According to Flavors of Cacao Rating Scale:
4.0 - 5.0 = Outstanding
3.5 - 3.9 = Highly Recommended
3.0 - 3.49 = Recommended
2.0 - 2.9 = Disappointing
1.0 - 1.9 = Unpleasant
Table of contents
-
Downloading the Dataset
- Python’s OS module
- Pandas "read_csv” method
-
Data Preparation and Cleaning
- .columns,.sample(), .shape, .sum()
- .unique(), .apply(), lambda
- .value_counts(), .info(), .describe()
-
Exploratory Analysis and Visualization
- Company And Ingredients
- Tastes
- Percentage of Cocoa and Variation Over Years
- Rating and Cocoa Percent
- Correlation between different columns
-
Questions and Answers
- How presence of cocoa butter and lecithin effect rating in latest three years (2018-2020)?
- How much cocoa is actually preferred by top companies?
- From which countries, top companies import cocoa beans?
- What must have been the recipe of top rated chocolate in the year 2019?
- What tastes are in top rated chocolates during 2016-2020?
- What are the major regions of chocolate, companies of which, generally makes it to Top 50?
-
Inferences and Conclusion
-
References and Future Work
Downloading the Dataset
- Let's download our dataset from kaggle.com in our local computer folder for analysis or download the same using the
opendatasets
Python library - This data is in CSV format.
- This same original dataset will be later uploaded at Jovial files section along with this project, using command:
jovian.commit(project=project_name, files=['chocolate-bar-2020/chocolate.csv'])

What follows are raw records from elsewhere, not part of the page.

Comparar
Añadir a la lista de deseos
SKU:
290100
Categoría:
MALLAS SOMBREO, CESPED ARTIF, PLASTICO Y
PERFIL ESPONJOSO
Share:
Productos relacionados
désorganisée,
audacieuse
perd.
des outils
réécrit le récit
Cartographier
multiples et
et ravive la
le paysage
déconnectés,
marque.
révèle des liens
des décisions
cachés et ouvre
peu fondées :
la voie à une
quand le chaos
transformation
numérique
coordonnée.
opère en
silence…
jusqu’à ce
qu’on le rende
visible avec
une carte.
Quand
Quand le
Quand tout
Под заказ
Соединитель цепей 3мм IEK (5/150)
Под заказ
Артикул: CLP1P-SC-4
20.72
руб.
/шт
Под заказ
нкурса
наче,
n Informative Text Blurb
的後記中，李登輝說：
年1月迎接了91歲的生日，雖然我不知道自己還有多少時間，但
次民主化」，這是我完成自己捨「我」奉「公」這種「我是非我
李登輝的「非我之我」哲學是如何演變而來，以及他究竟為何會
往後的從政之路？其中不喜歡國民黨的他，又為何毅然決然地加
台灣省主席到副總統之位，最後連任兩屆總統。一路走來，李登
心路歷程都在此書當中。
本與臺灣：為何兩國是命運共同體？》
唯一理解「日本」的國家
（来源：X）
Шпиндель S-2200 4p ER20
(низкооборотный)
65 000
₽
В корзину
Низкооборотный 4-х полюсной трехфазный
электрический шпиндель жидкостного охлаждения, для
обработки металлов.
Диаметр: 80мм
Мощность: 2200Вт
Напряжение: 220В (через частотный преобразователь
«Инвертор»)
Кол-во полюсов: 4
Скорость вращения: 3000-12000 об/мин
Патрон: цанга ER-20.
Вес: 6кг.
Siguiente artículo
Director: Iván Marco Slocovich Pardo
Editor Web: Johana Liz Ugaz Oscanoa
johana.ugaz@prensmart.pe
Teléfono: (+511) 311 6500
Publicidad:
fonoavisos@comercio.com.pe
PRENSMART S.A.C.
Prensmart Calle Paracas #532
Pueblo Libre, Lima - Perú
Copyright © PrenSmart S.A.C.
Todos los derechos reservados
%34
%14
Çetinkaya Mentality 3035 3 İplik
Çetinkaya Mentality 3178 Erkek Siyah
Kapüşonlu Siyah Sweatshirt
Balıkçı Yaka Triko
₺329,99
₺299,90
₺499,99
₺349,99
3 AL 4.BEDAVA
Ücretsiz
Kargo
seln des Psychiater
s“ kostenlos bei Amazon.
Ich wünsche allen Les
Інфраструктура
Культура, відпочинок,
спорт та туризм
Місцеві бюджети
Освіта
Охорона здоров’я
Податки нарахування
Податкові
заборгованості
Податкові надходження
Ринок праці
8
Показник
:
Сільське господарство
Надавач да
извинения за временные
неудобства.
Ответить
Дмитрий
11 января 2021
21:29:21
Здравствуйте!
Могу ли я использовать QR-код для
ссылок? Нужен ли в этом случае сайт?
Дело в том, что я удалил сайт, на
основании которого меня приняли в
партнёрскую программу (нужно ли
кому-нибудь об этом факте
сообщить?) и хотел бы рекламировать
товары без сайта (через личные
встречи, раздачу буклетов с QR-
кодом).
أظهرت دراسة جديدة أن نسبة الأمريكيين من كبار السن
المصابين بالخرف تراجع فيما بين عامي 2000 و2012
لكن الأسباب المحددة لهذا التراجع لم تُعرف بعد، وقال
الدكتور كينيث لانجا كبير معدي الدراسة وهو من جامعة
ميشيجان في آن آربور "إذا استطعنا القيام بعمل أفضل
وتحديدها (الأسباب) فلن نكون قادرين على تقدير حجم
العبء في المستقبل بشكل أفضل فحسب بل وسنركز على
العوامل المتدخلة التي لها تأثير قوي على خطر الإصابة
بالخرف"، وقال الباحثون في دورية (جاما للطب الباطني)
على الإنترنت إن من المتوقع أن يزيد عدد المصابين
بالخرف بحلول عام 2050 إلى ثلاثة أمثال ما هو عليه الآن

- If downloaded in a local computer, we create a local Conda environment and install the required libraries by running the commands at terminal, for example:
conda create -n zerotopandas -y python=3.8
conda activate zerotopandas
pip install jovian jupyter numpy pandas matplotlib seaborn --upgrade
We can now start the Jupyter notebook using command:
jupyter notebook
!pip install opendatasets --upgrade --quiet
dataset_url = 'https://www.kaggle.com/soroushghaderi/chocolate-bar-2020'